Thursday 14 July 2022

GEORGE SMILEY novels and screen - Rod Bishop embarks on an exploration of John le Carré's greatest creation - Part One - CALL FOR THE DEAD



When Lady Ann Sercomb married George Smiley towards the end of the war she described him to her astonished Mayfair friends as breathtakingly ordinary. When she left him two years later in favour of a Cuban motor racing driver, she announced enigmatically that if she hadn’t left him then, she never could have done…

…[Smiley] appeared to spend a lot of money on really bad clothes, which hung about his squat frame like skin on a shrunken toad…Sawley declared at the wedding that ‘Sercomb was mated to a bullfrog in a sou’wester’”.

Where had she got him from?...

…Smiley, without school, parents, regiment, or trade, without wealth or poverty, traveled without labels in the guard’s van of the social express, and soon became lost luggage, destined, when the divorce had come and gone, to remain unclaimed on the dusty shelf of yesterday’s news”.

 

These excerpts from the opening three paragraphs of John le Carré’s first novel from 1961, set up the challenge for any screen versions of this famous British spy. 

For decent exposition in film or television, these le Carré descriptions of Smiley would take up an inordinate amount of screen time.

Other solutions had to be found. 

In the film version of Call for the Dead, known as The Deadly Affair (Sidney Lumet 1967), there are some minor changes including Smiley’s name becoming Charles Dobbs and Peter Guillam becoming Bill Appleby, names apparently licensed to Paramount as part of the deal for the rights to The Spy Who Came in from the Cold


James Mason, Harriet Andersson, Maximilian Schell
A Deadly Affair


There is one major change, however, an audacious addition that seeks to humanize Smiley and give him emotive depth - the appearance of a three-dimensional Ann.

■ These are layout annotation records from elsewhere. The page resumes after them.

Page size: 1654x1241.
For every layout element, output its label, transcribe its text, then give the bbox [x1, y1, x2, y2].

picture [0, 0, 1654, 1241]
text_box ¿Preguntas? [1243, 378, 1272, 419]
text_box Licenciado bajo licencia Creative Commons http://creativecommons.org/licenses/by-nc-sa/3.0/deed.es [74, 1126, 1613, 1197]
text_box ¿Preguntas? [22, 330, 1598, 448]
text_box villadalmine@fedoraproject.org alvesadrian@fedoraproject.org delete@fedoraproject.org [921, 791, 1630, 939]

Only mentioned in the novel in passing and never included as a functioning character, in the film version Ann is played by the Swedish actress Harriet Andersson. Her nocturnal wanderings with other men don’t preclude her having a sex scene with Smiley – an unheard-of occurrence in le Carré’s novels. 

Smiley anguishes over their relationship and becomes unhinged when he discovers her affair with Dieter Frey (Maximilian Schell), once a German agent run by Smiley, and someone he regards as a long and close friend. Again, this love triangle is entirely absent from le Carré’s novel. 

But in the later novel Tinker Tailor Soldier Spy, the sexual and romantic use of Ann by another spy - Bill Haydon - serves the same purpose as it does here, distracting Smiley from thinking of Frey or Hayden as foreign agents and political adversaries.

In both novel and film, hovering over le Carré’s chess board, is the unseen figure of Hans-Dieter Mundt, ostensibly from the East German Steel Mission in London, but in reality, a murderous East German agent.

James Mason struggles with his portrait of George Smiley and never seems entirely sure how to play a man described as “lost baggage”, a “shrunken toad” and “a bullfrog in a sou’wester”. And when Mason emotes, his character just dissolves into manneristic embarrassment.

He certainly doesn’t live up to the Smiley onboard a plane in the final paragraph of the novel:

Smiley presented an odd figure to his fellow passengers – a little fat man, rather gloomy, suddenly smiling, ordering a drink. The young fair-haired man beside him examined him closely out of the corner of his eye. He knew the type well – the tired executive out for a bit of fun. He found it rather disgusting.”